*** Opening of Exercise inputs ***

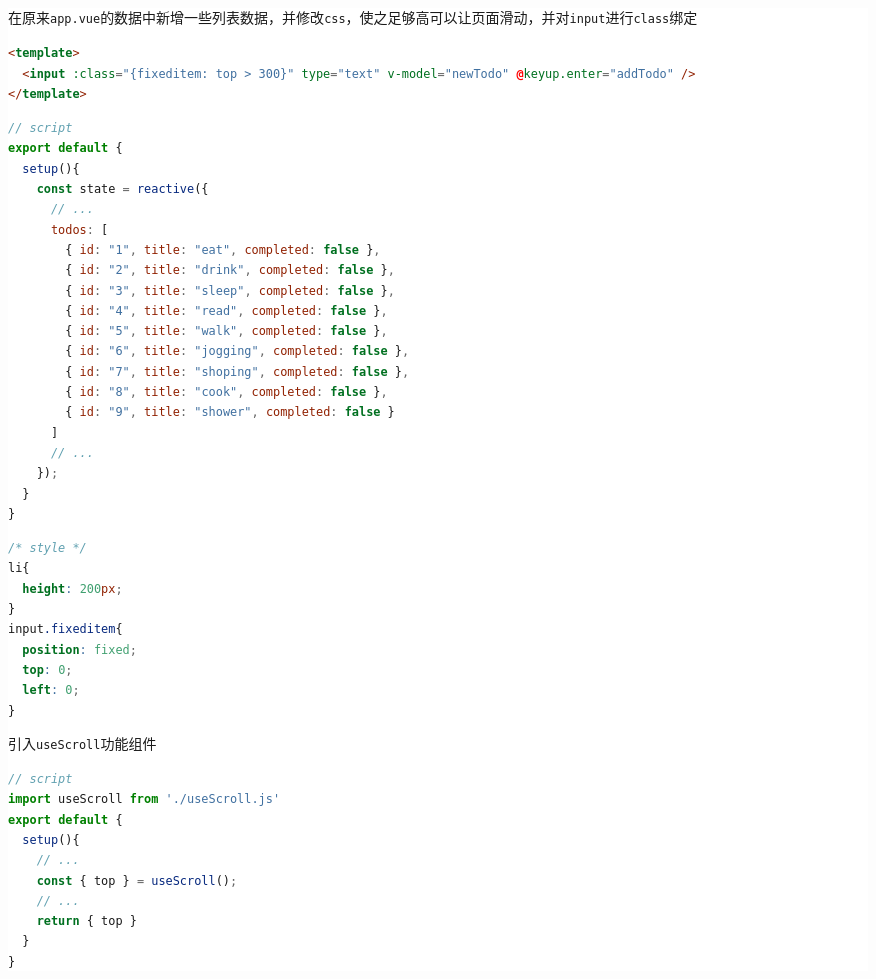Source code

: 在原来`app.vue`的数据中新增一些列表数据，并修改`css`，使之足够高可以让页面滑动，并对`input`进行`class`绑定
```html
<template>
  <input :class="{fixeditem: top > 300}" type="text" v-model="newTodo" @keyup.enter="addTodo" />
</template>
```
```js
// script
export default {
  setup(){
    const state = reactive({
      // ...
      todos: [
        { id: "1", title: "eat", completed: false },
        { id: "2", title: "drink", completed: false },
        { id: "3", title: "sleep", completed: false },
        { id: "4", title: "read", completed: false },
        { id: "5", title: "walk", completed: false },
        { id: "6", title: "jogging", completed: false },
        { id: "7", title: "shoping", completed: false },
        { id: "8", title: "cook", completed: false },
        { id: "9", title: "shower", completed: false }
      ]
      // ...
    });
  }
}
```
```css
/* style */
li{
  height: 200px;
}
input.fixeditem{
  position: fixed;
  top: 0;
  left: 0;
}
```
引入`useScroll`功能组件
```js
// script
import useScroll from './useScroll.js'
export default {
  setup(){
    // ...
    const { top } = useScroll();
    // ...
    return { top }
  }
}
```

*** Close of Exercise inputs ***

Try it: Where a picture appears in the material above, skip it, and print the rest exactly.

Solved problem:
Source code

: 在原来`app.vue`的数据中新增一些列表数据，并修改`css`，使之足够高可以让页面滑动，并对`input`进行`class`绑定
```html
<template>
  <input :class="{fixeditem: top > 300}" type="text" v-model="newTodo" @keyup.enter="addTodo" />
</template>
```
```js
// script
export default {
  setup(){
    const state = reactive({
      // ...
      todos: [
        { id: "1", title: "eat", completed: false },
        { id: "2", title: "drink", completed: false },
        { id: "3", title: "sleep", completed: false },
        { id: "4", title: "read", completed: false },
        { id: "5", title: "walk", completed: false },
        { id: "6", title: "jogging", completed: false },
        { id: "7", title: "shoping", completed: false },
        { id: "8", title: "cook", completed: false },
        { id: "9", title: "shower", completed: false }
      ]
      // ...
    });
  }
}
```
```css
/* style */
li{
  height: 200px;
}
input.fixeditem{
  position: fixed;
  top: 0;
  left: 0;
}
```
引入`useScroll`功能组件
```js
// script
import useScroll from './useScroll.js'
export default {
  setup(){
    // ...
    const { top } = useScroll();
    // ...
    return { top }
  }
}
```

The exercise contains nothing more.